Thursday, January 1, 2015

Weekend (1967)

Director: Jean-Luc Goddard                              Writer: Jean-Luc Goddard
Film Score: Antoine Duhamel                            Cinematography: Raoul Coutard
Starring: Mireille Darc, Jean Yanne, Jean-Pierre Léaud and Michéle Breton

Continuing a tradition since this blog began, I’m reviewing a French film for my first post of the new year. Jean-Luc Goddard’s Weekend was a selection of the Olympia Film Festival this past fall, and since I didn’t get a chance to see it then I decided to take a look at it now. Weekend is a black comedy, but a very French black comedy, which means the black is far more black than expected and the comedy is mostly situational rather than relief. It’s a fairly disturbing film that doesn’t seem to do anything with the emotions it attempts to wring from the audience. There are ideas here, to be sure, especially in the way that the ideology is bled of all its emotion and left with nothing but the husk of anger and no real purpose. The emptiness of the late sixties revolutionary spirit is ridiculed by the very emptiness of the film itself. One of the interesting sequences is the speech in a field by a French revolutionist, stating that freedom is violence, like a crime, and that freedom kills itself. And while in the revolutionary context it makes sense, in the world of that time it seems there is less to fear from the revolutionaries overturning civilization than there is that civilization has already been undone. It’s a film that is interesting to watch once, but has very little worth returning to.

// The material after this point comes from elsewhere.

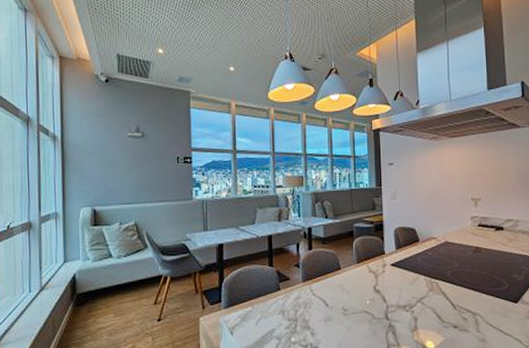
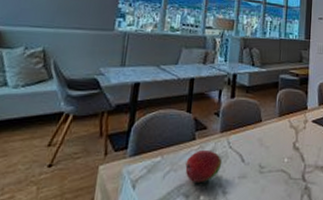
fruit: none [274,298,308,327] -> present [185,149,222,182]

The opening of the film, however, has a delightful setup. Goddard begins by sticking a pin the pretentiousness of filmmaking right away in the opening credits announcing, “A film adrift in the cosmos.” Two men are shown on a patio and when Mireille Darc appears she tells Jean Yanne, her husband, that he has a phone call. At this point Darc and her lover go into the yard and he says he wishes Yanne would die in a car accident with her rich father while Darc says she has kept her husband from fixing the breaks on his car. The credits then flash, “A film found in a dump.” This is followed by noisy car horns, with two men climbing out of their cars and fist fighting while Darc watches from above. Once on the phone, Yanne realizes it is his own lover and expresses how he wishes Darc would die in a car wreck with her rich father because the pills and gas he’s been giving him haven’t worked and she might begin to get suspicious. This, however, is just the beginning. After a long sequence in which Darc tells Yanne about a sex dream she’s had, they get into their car, argue with the neighbors, and Goddard launches into an extremely long tracking shot of the car inching along the road past a line of cars a quarter mile long, all to the accompaniment of car horns. At the end are pools of blood in the road and dead bodies in the grass nearby.

This juxtaposition seems to be the whole point of the film, a bourgeoisie couple traveling to kill the patriarch for his money. Wrecked cars litter the roadway. A man is killed crashing into a tractor. Darc and Yanne are then kidnapped by a modern filmmaker but get away. Eventually their car crashes and, looking into the flames, Darc screams out in terror, “My Hermés Handbag!” As the film rolls on, a giant odometer occasionally flashes on the screen. Briefly, the carnage on the screen is compared to the French Revolution complete with costumed actor shouting a speech in a field. As the trip continues, the characters get more and more bizarre, Emile Bronte and Tom Thumb, for example, and ends in the camp of a bunch of militant cannibalistic hippies. Ultimately the film is very much a product of its time, art for art’s sake, if you can even call it art. At this time boundary stretching was done simply to do it, and for no real purpose. In a long sequence at a farmyard, as the camera revolves slowly around in circles, a man plays a piano and waxes philosophically about Mozart, but the comparison is clear. Everyone loves Mozart, “just imagine all the royalties the poor man would get nowadays,” but nobody attends the concerts of modern composers. It’s difficult to tell if it’s a complaint by the filmmaker that no one likes his films, or an ironic jab at his own pretensions. As far as Weekend goes, unfortunately, it would appear it is the former.